==== PASSAGE ====

Identifying an analogy between the human body and the natural world, Kozakiewicz questions the anthropometrical character of Vitruvian man as the traditional paradigm of architecture. Instead, he proposes an organic paradigm, a `geometry of the inside´.

== Biography ==
Kozakiewicz was born in Bialystok (Eastern Poland) in 1961. He studied at the Warsaw Academy of Fine Arts (Sculpture Department) and the Cooper Union for Advancement of Science and Art in New York, in the class of Nicky Logis and Hans Haacke. Originally trained as a sculptor he turned his attention to architecture, urbanism and science in the mid-nineties.

In 2006 Kozakiewicz represented Poland at the Venice Biennale of Architecture. Some of his projects have received prices in architectural competitions. He received an honourable mention, for instance, in a competition for the design of the Centre of Contemporary Art in Toruń (2004) and in 2005, his entry won in international competition for the Park of Reconciliation near the Auschwitz-Birkenau Museum. In 2005 Kozakiewicz’s Project Mars, a massive redesign of the landscape of a former lignite-mining area near Lake Baerwalde in Germany, won an open competition and was completed in 2007.

== Work ==
Initially, Kozakiewicz's search took place in the field of traditional sculpture, but at the end of the 90. his interests started to focus increasingly on the social, ecological and symbolic dimensions of the public space, especially urban architecture. His quest has led him to utopian and critical architectural and environmental art projects.

Jarosław Kozakiewicz's projects constitute an attempt to solving the problem of reintegrating the human being within his surroundings - the natural environment. They often use symbolic forms, quite frequently referring to the human body. This approach brings to mind, above all, the eighteenth-century architecture parlante, but at the same time, they constitute an aspect of contemporary ecological thought.

Kozakiewicz searches for geometrical equivalents of the ways the human bodily presence manifests itself in the world, that is the sphere of physical contact and communication between bodies. Using the language of architecture, he strives to express proximity, distance, bodily experience of the other, and contact with non-human bodies. This search is best evident in his design for Tower of Love (2004) – a challenge to civilizational processes that eliminate the body from social life. Kozakiewicz's organic buildings catch the eye. Behind his utopian architecture, for which nature carves out the structural parameters, is more than a desire to improve quality of life in the city; it also takes into account a possible urbanistic context. Examples might be Tower of Love (2004), the Oxygen Towers (2005) shaped like human lungs or Transfer (2006), presented at the 11. Architecture Biennale in Venice. Some of the artist's designs are practically ecological manifestos.

==== STORED DATA ====

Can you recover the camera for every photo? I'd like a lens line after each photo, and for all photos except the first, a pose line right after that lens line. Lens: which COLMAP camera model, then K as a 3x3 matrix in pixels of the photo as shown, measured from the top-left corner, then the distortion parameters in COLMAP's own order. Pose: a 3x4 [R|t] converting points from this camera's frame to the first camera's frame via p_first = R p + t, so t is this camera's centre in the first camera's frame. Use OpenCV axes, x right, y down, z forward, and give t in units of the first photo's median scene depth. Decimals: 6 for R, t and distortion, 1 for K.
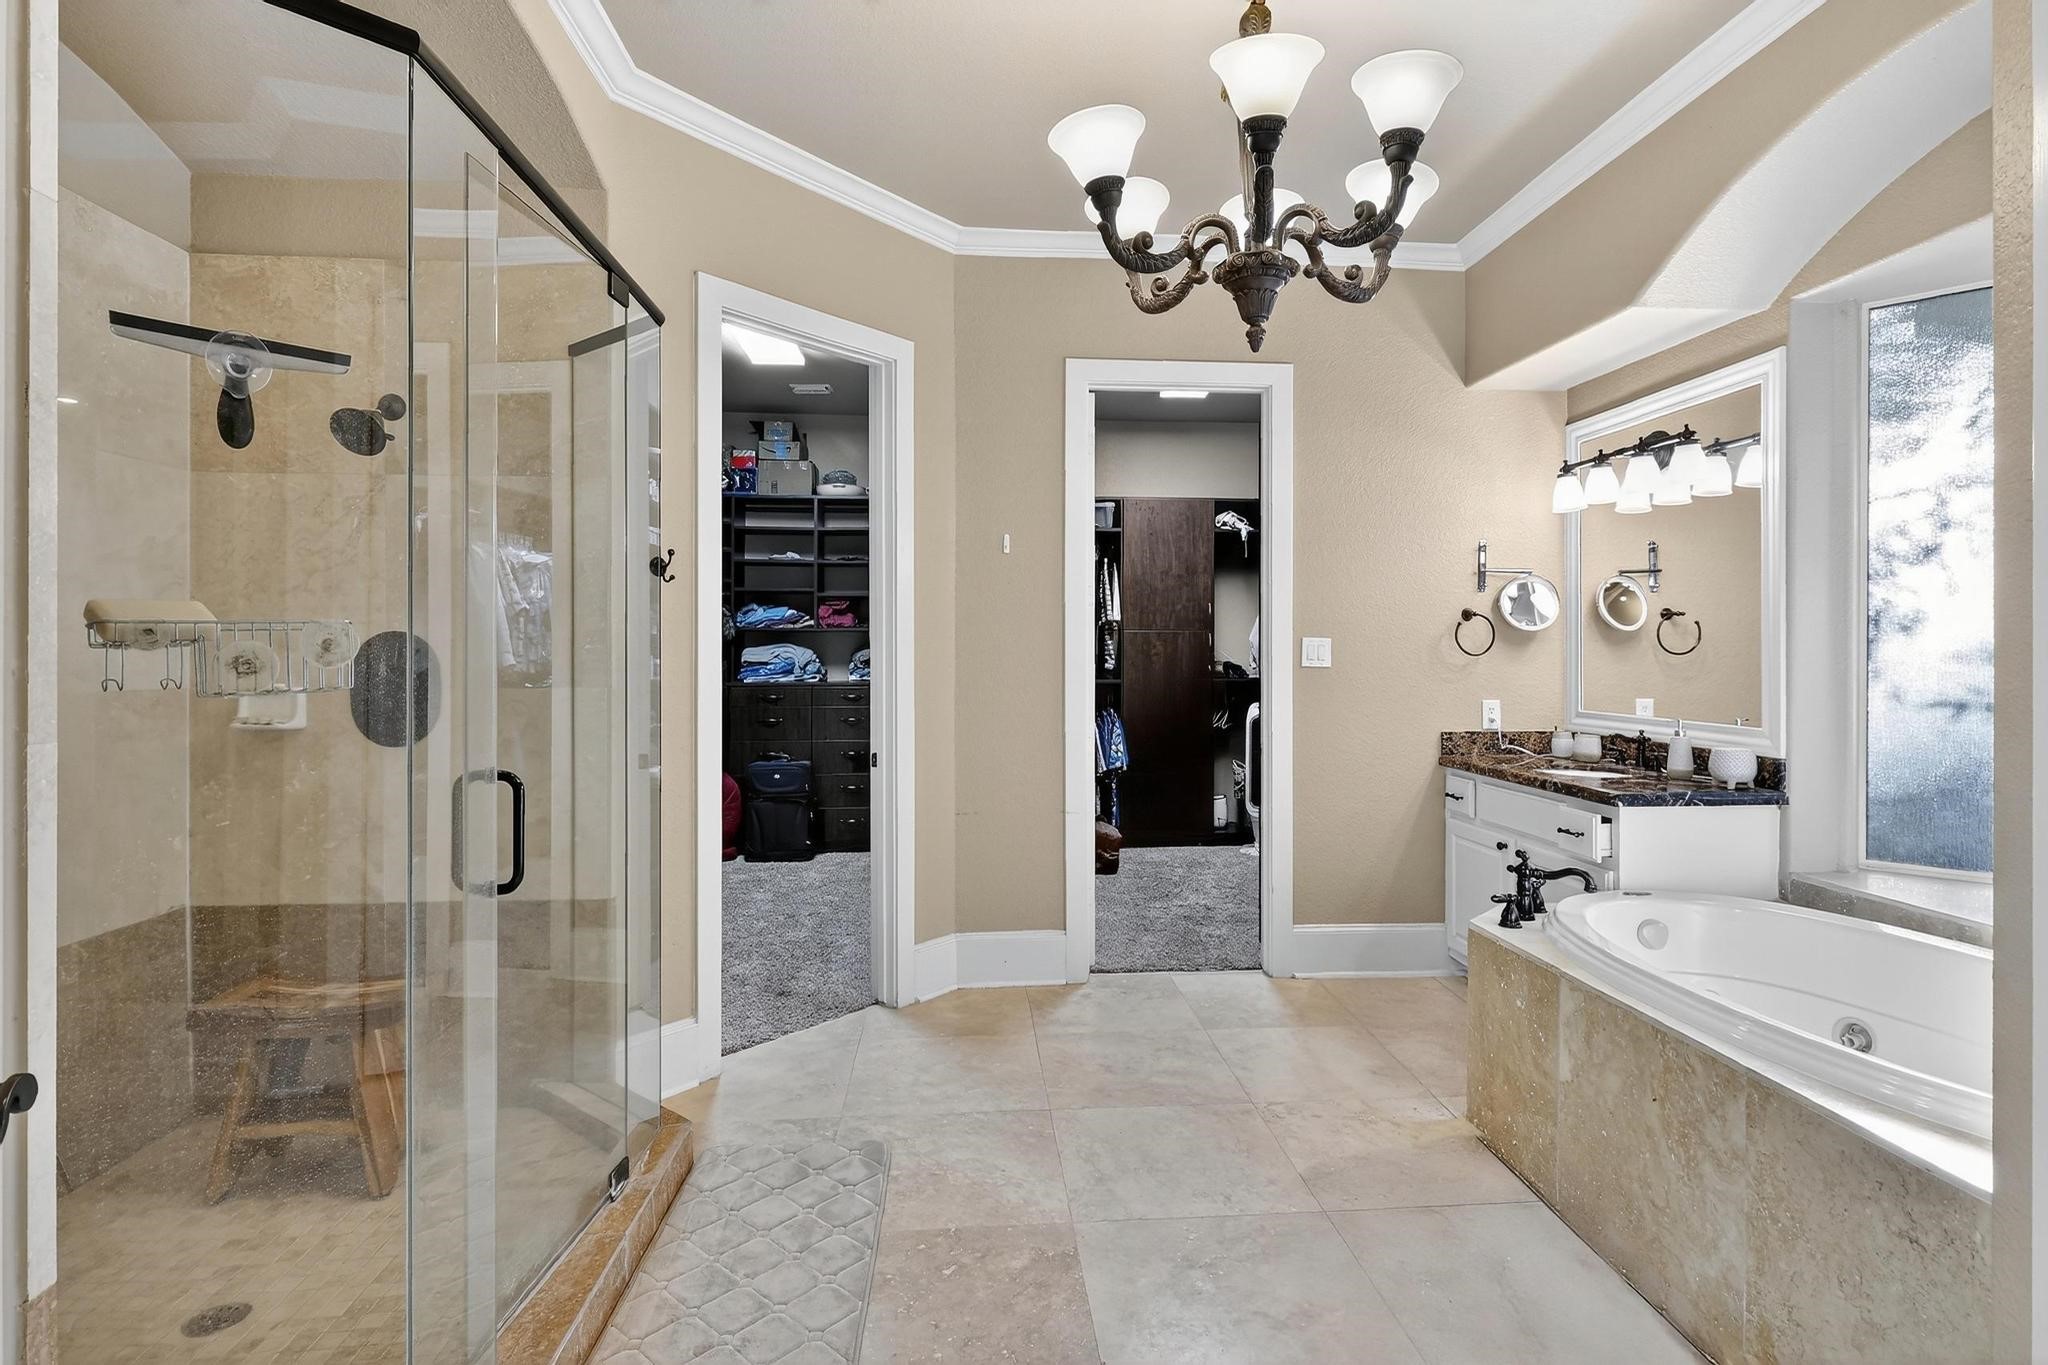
lens RADIAL K [[1052.9, 0, 1035.9], [0, 1052.9, 659.4], [0, 0, 1]] dist [-0.000949, 0.000652]
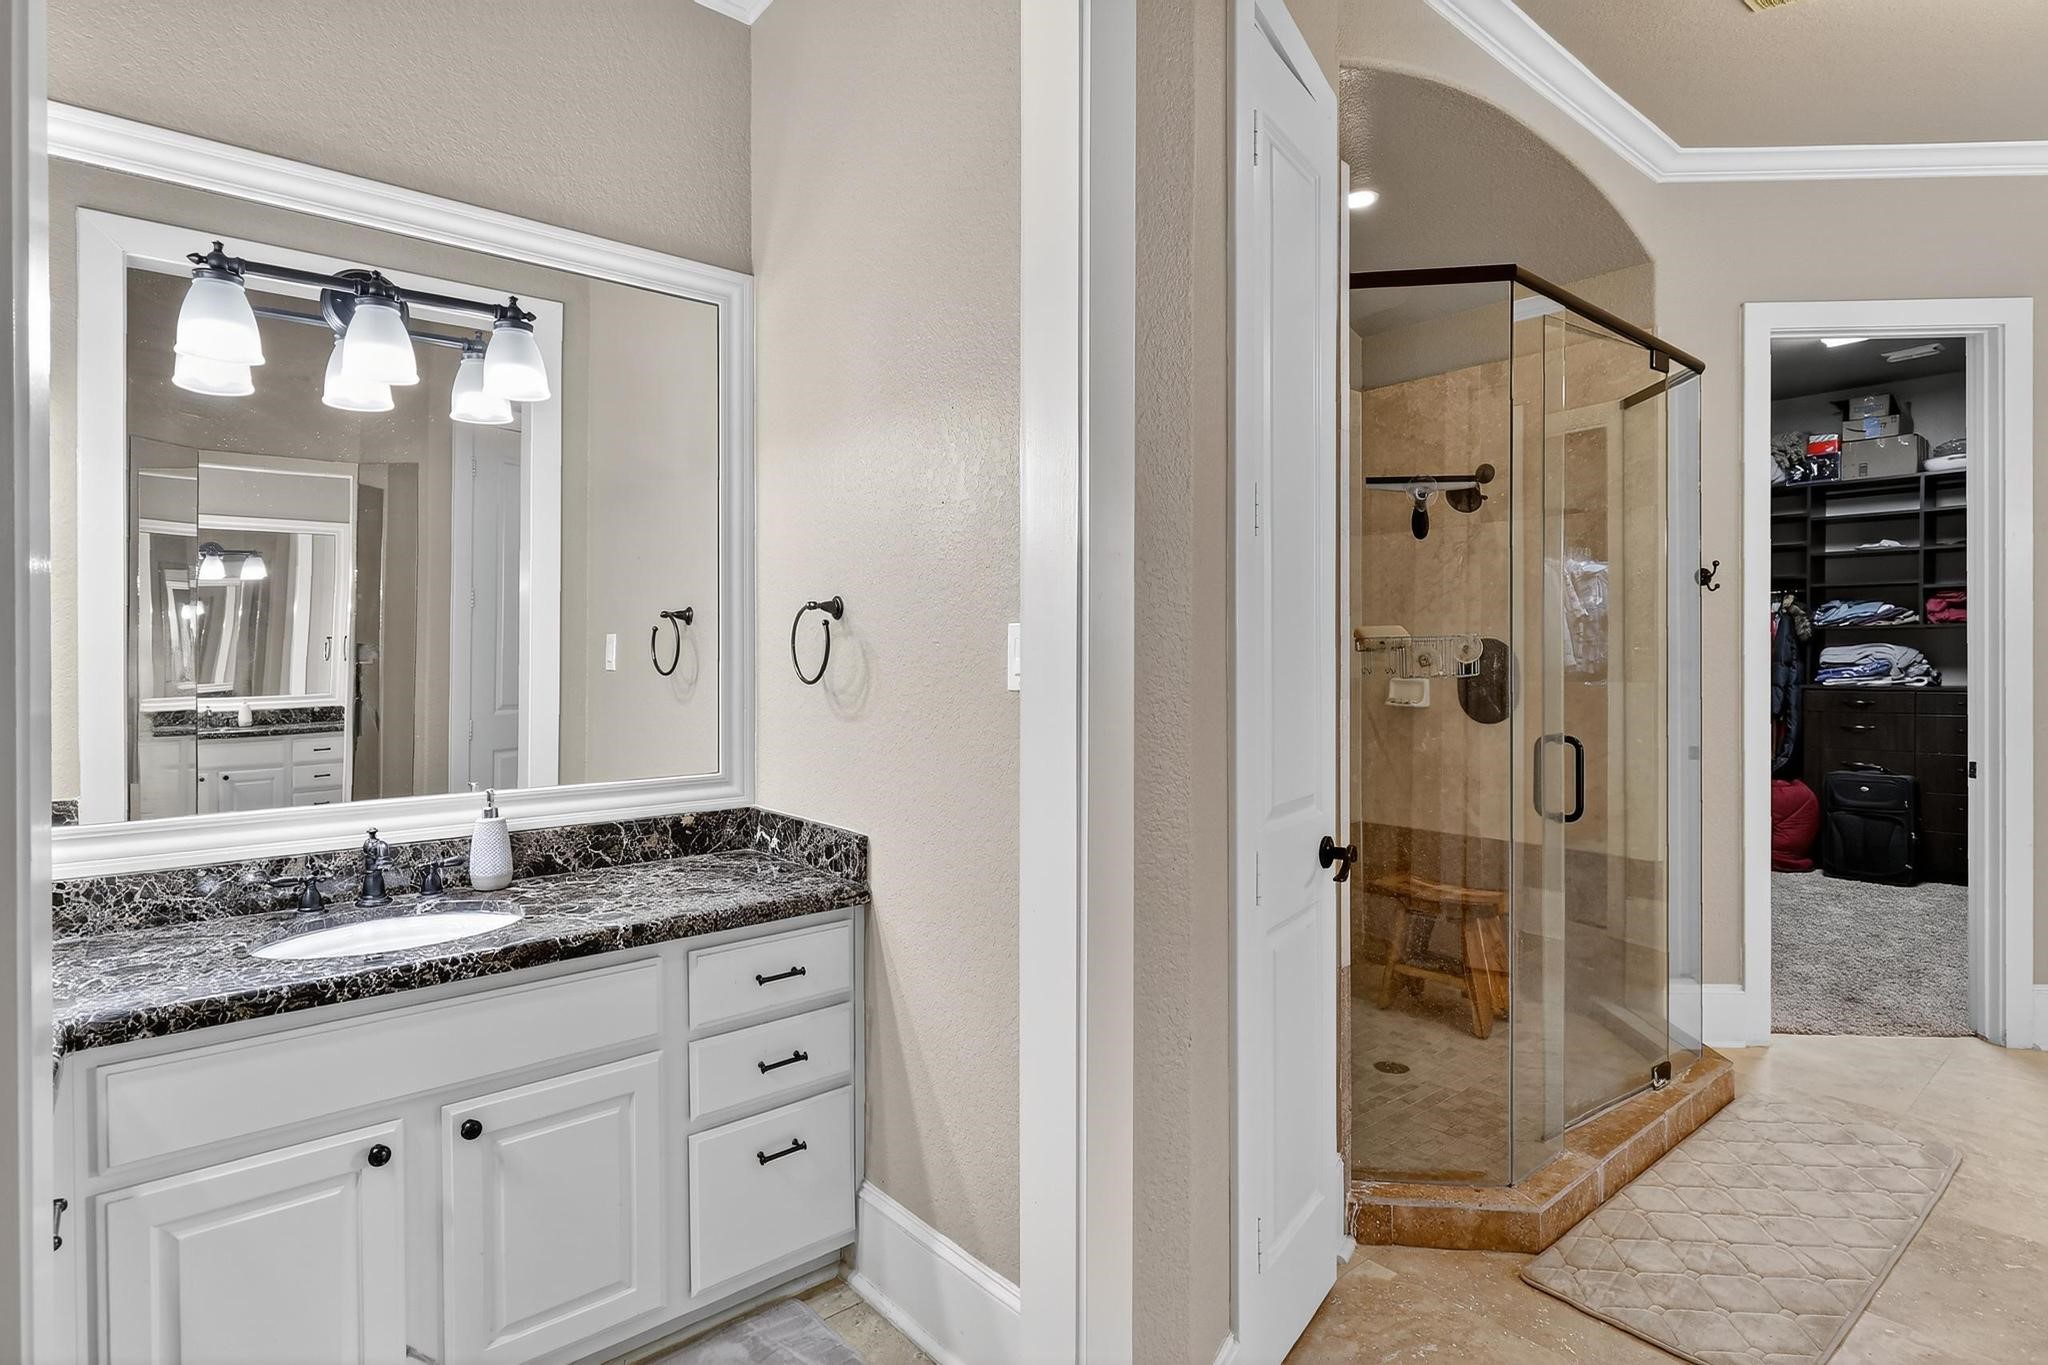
lens RADIAL K [[1052.9, 0, 1035.9], [0, 1052.9, 659.4], [0, 0, 1]] dist [-0.000949, 0.000652]
pose [[0.596021, -0.001325, -0.802967, 0.131233], [-0.000302, 0.999998, -0.001875, 0.003057], [0.802969, 0.001360, 0.596020, -0.270213]]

====

> **TO DO**
(a) Condense the Kozakiewicz passage's paragraph that begins "In 2006 Kozakiewicz represented Poland" into a bulleted list that keeps its main facts.
(b) Echo the Kozakiewicz passage between "Identifying an analogy" and "of the inside´.", inclusive.
The data play no part here.

> **RESULTS**
(a)
- 2006: represented Poland at the Venice Biennale of Architecture.
- Some projects have won recognition in architectural competitions.
- 2004: honourable mention in the competition for the Centre of Contemporary Art in Toruń.
- 2005: won the international competition for the Park of Reconciliation near the Auschwitz-Birkenau Museum.
- 2005: Project Mars won an open competition. It is a massive landscape redesign of a former lignite-mining area near Lake Baerwalde in Germany, completed in 2007.

(b)
Identifying an analogy between the human body and the natural world, Kozakiewicz questions the anthropometrical character of Vitruvian man as the traditional paradigm of architecture. Instead, he proposes an organic paradigm, a `geometry of the inside´.